A cena fica dramática. A câmera se aproxima e a mulher assume, com lágrimas nos olhos, que matou a amante do marido. Além da traição óbvia, o motivo do crime:
- Ela passou clamídia a ele, que passou a mim. E, por causa disso, perdi meu bebê. Vinha há três anos tentando engravidar, era minha última chance.
E completou, para minha surpresa:
- Eu tenho quarenta anos!
Olhei para ela com um pouco mais de atenção. Pareceu-me tão acabada... Eu tenho quarenta e dois e não estou assim. Ou eles estão escolhendo umas atrizes meio velhas para representar quarentonas ou a impressão que eu tenho da minha linda pessoinha está um tanto defasada no tempo.
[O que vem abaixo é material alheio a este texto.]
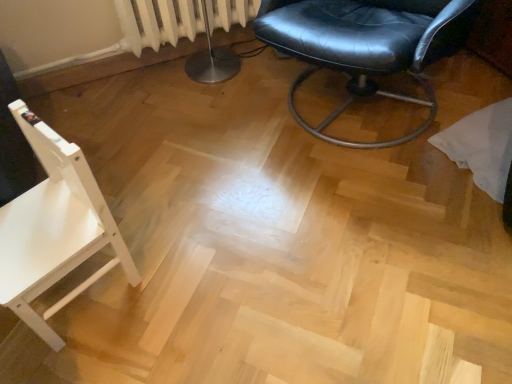
I want to click on free point behind white wood chair at left, the first chair in the left-to-right sequence, so click(137, 206).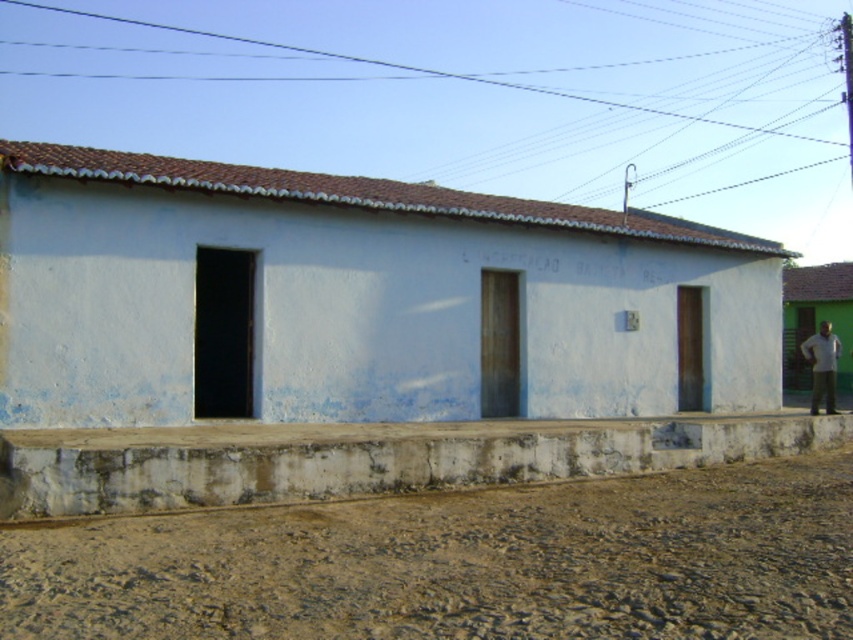
You are standing in front of the building and want to determine the relative positions of two points marked on the structure. Which point is closer to you, point 1 at coordinates point (x=125, y=268) or point 2 at coordinates point (x=810, y=330)?

Point 1 at coordinates point (x=125, y=268) is closer to you than point 2 at coordinates point (x=810, y=330).

You are standing in front of the building and see the brown gravel at lower center and the white cotton shirt at right. Which object is closer to the left side of the building?

The brown gravel at lower center is positioned on the left side of the white cotton shirt at right, so it is closer to the left side of the building.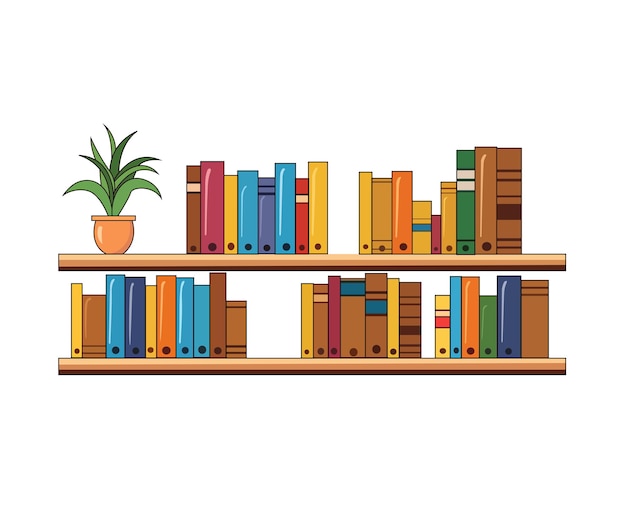
Identify the location of yellow books. Image resolution: width=626 pixels, height=512 pixels. click(x=231, y=201), click(x=74, y=314), click(x=150, y=320), click(x=317, y=210), click(x=364, y=214), click(x=421, y=230), click(x=449, y=214), click(x=439, y=329), click(x=394, y=321), click(x=307, y=328).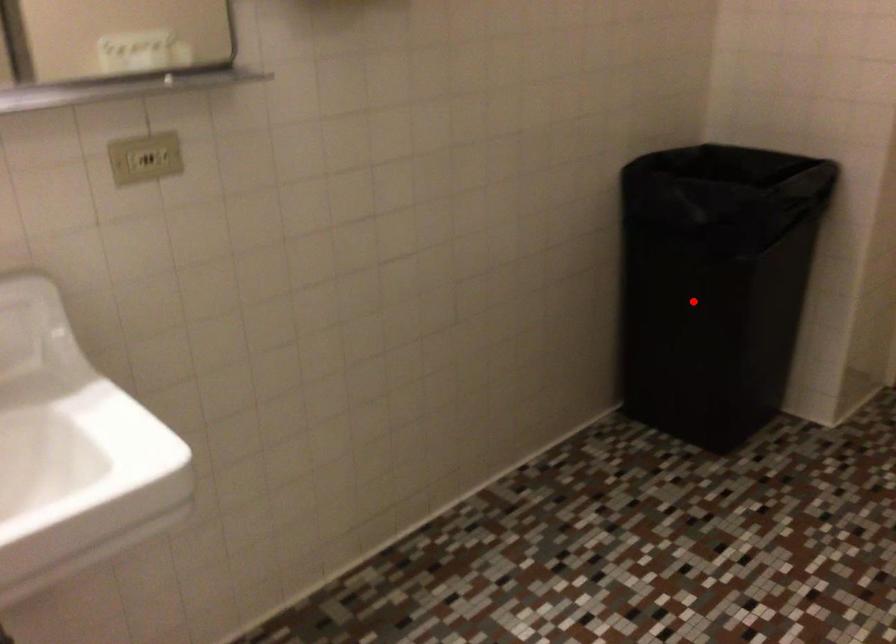
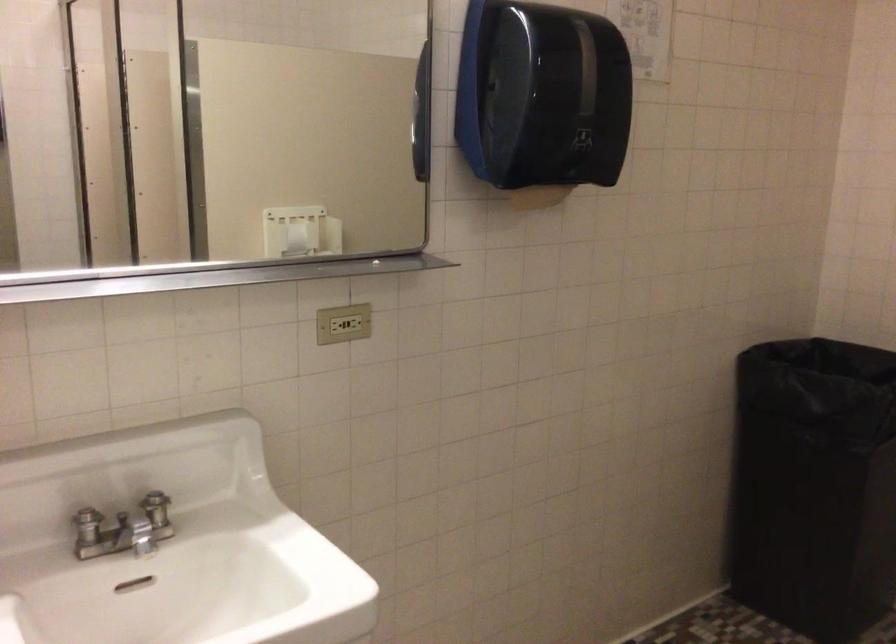
The point at the highlighted location is marked in the first image. Where is the corresponding point in the second image?

(814, 486)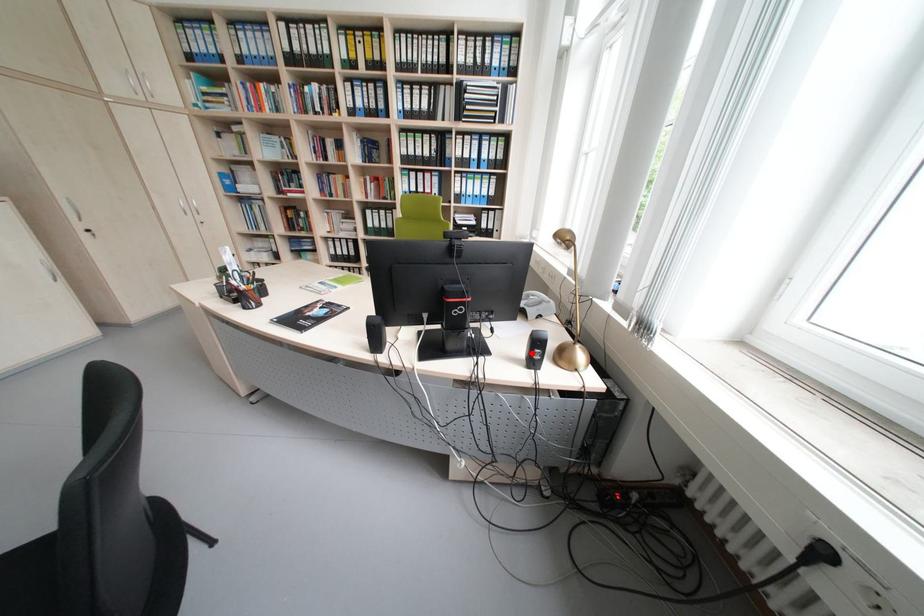
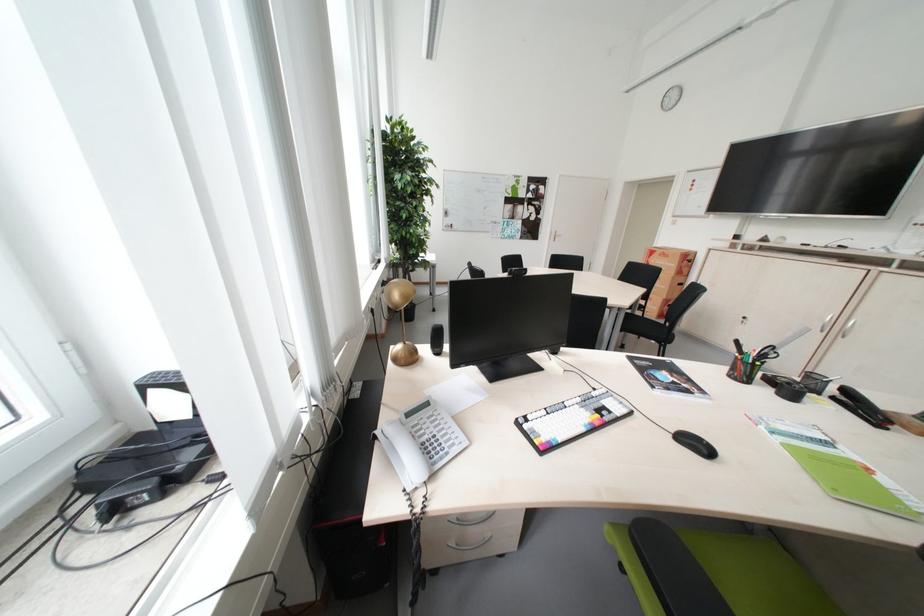
Question: I am providing you with two images of the same scene from different viewpoints. A red point is marked on the first image. Can you still see the location of the red point in image 2?

Choices:
 (A) Yes
 (B) No

Answer: (B)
Lembrei da piada da mulher que vai a um dentista e ao ver o diploma dele, reconhece seu nome como sendo de um colega de escola, de décadas atrás. Porém, ao ser introduza à sala dele, fica chocada por achá-lo idoso demais para ser seu colega. Talvez seja o pai dele. Puxa assunto e, ao ter a confirmação de que realmente era quem ela pensava, exclamou:
- Acho que você era da minha turma!
Ao que ele, após olhá-la por alguns instantes:
- Puxa! Que memória! E a senhora dava aulas de quê?
Melhor conferir isto mais de perto. Vou ao oráculo, isto é, ao espelho. Tá... tem umas ruguinhas, a pele já não tem mais aquela elasticidade, os fios brancos se multiplicam como coelhos na cabeça mas, no geral, ainda sou a mesma Nena de sempre. O corpo até melhorou!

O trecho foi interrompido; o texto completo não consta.